Mi hermana no dijo nada. Me quitó la foto de las manos y la devolvió al montón. Abrió entonces su carpeta acordeón y sacó un taco de pegatinas con forma de bocadillos, sin hacerme ningún caso.

– Es que… miró estas fotos y sé que ocurrió porque me veo en ellas, pero… -me dolía la garganta del esfuerzo que me costaba dar voz a mis pensamientos-. Pero no recuerdo que ocurriera.

No me acordaba de estar sentada en las rodillas de mi padre mientras me leía los cuentos del Dr. Scuss o montando los vagones del tren que daba vueltas alrededor del árbol de navidad todos los años.
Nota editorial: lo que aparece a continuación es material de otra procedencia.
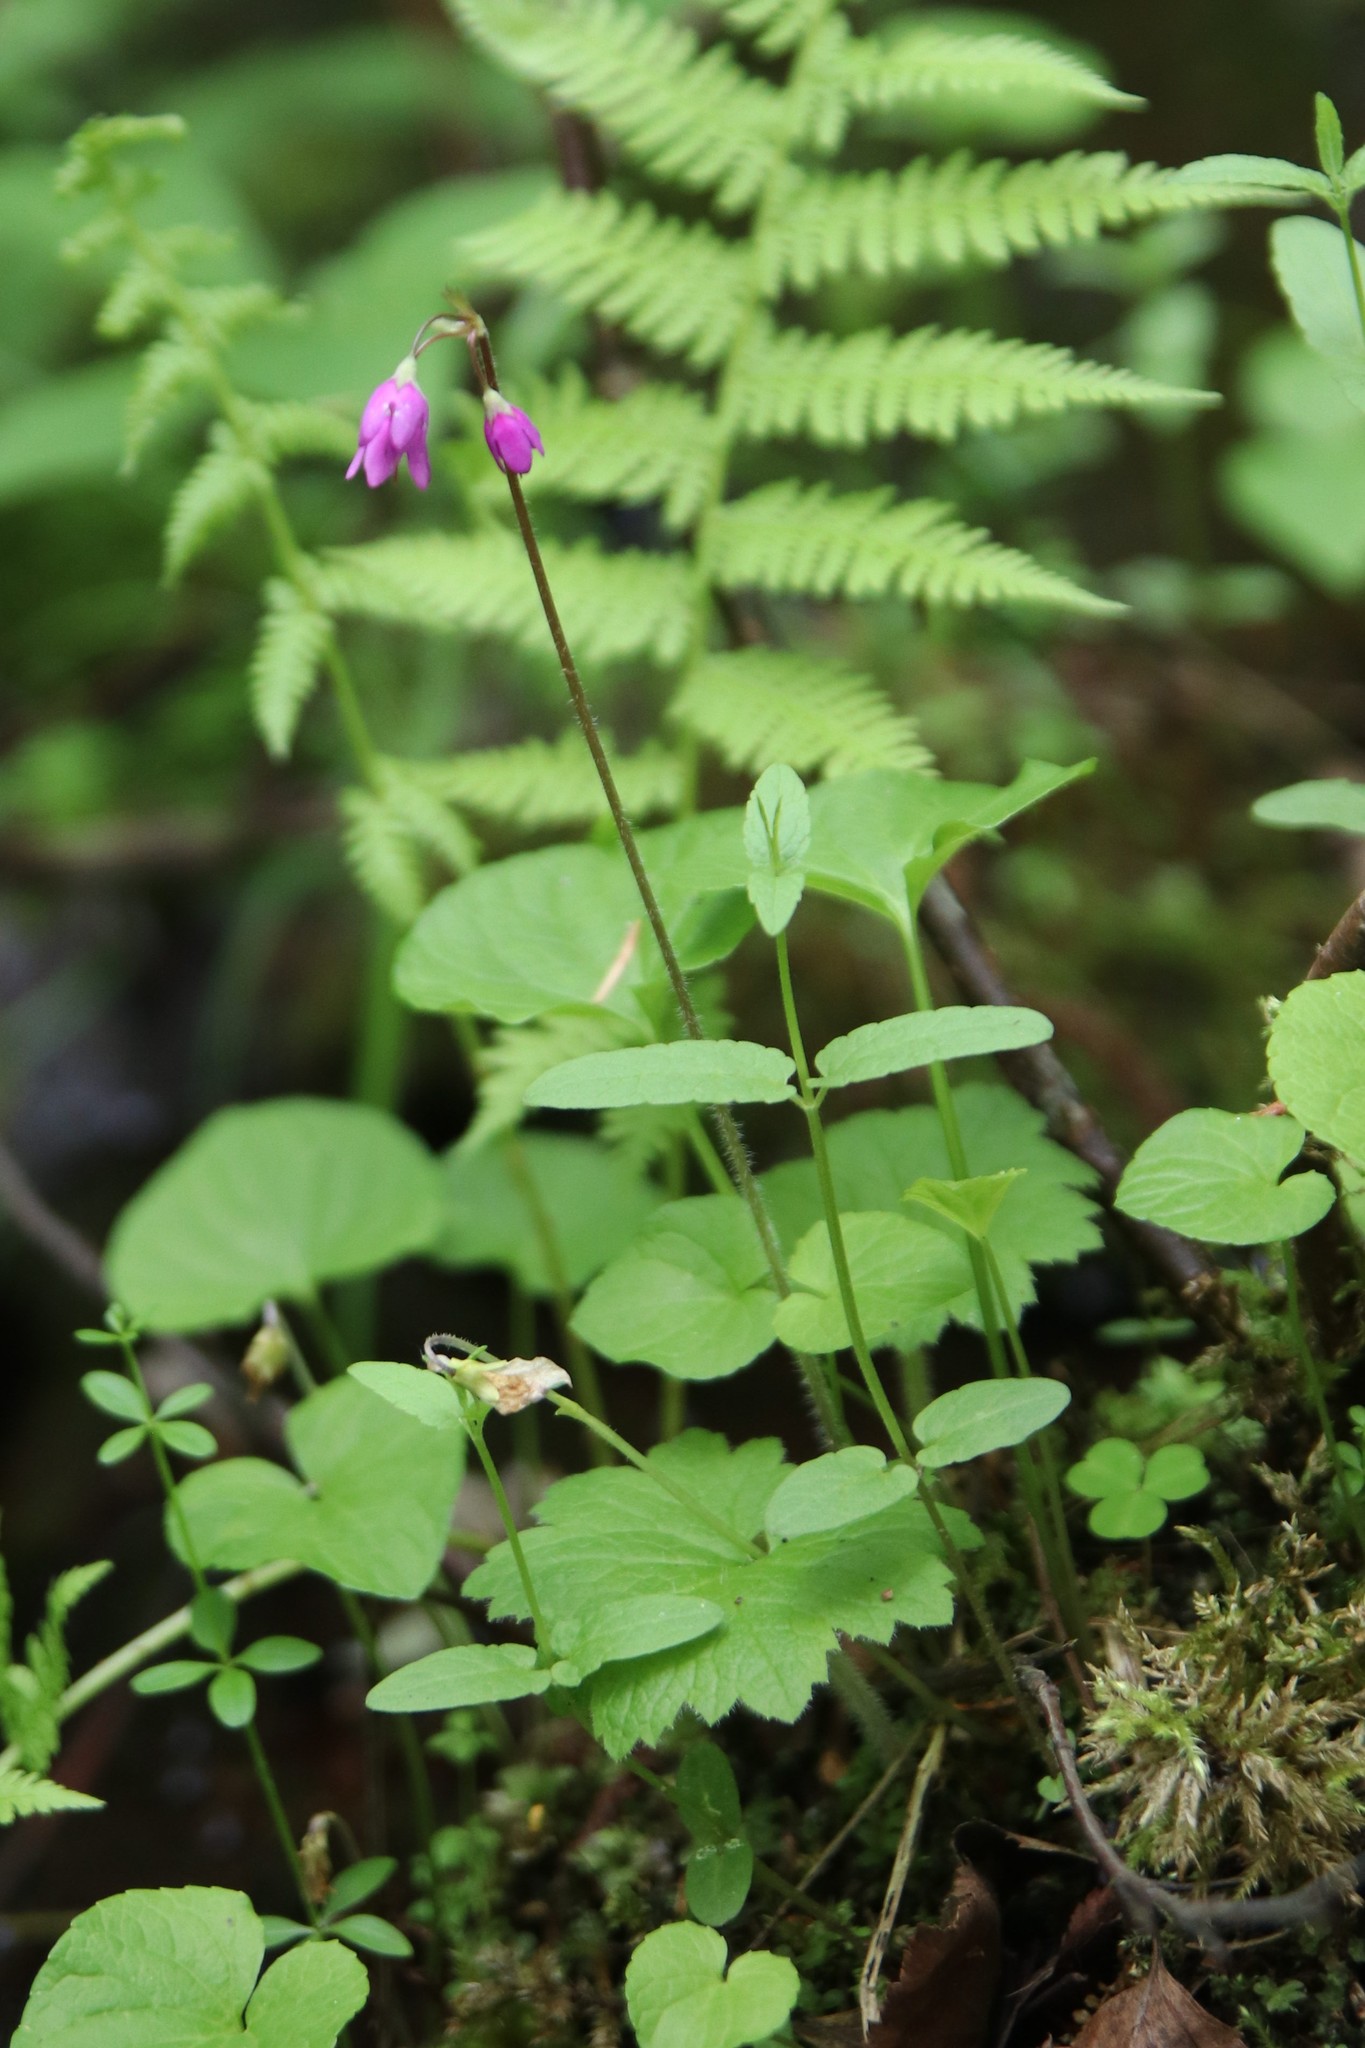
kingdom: Plantae
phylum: Tracheophyta
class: Magnoliopsida
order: Ericales
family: Primulaceae
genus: Primula
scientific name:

Tampoco recuerdo la sesión de fotos en las que nos hicieron el retrato de familia, todos vestidos con jerséis tejidos por mi madre con el nombre de cada uno. No recordaba que nuestra familia hubiera sido feliz nunca.

– Aquí debía de tener los años de Callie -dije-. Y tampoco me acuerdo. Sin embargo, me acuerdo del jersey. Picaba y las mangas eran demasiado largas. Me acuerdo de haber visto la foto, pero no de cuando nos la hicieron.

Mi hermana me miró con los ojos que las dos habíamos heredado de nuestra madre cuando estaban vacíos de expresión.

– Deja de darle vueltas, Anne. Ya está bien, ¿vale? Tenemos las fotos. Salimos en ellas. Sales en ellas. La memoria es algo muy frágil. Si la gente no lo recuerda todo es por algo. No tenemos espacio suficiente en el cerebro para almacenar tanta basura.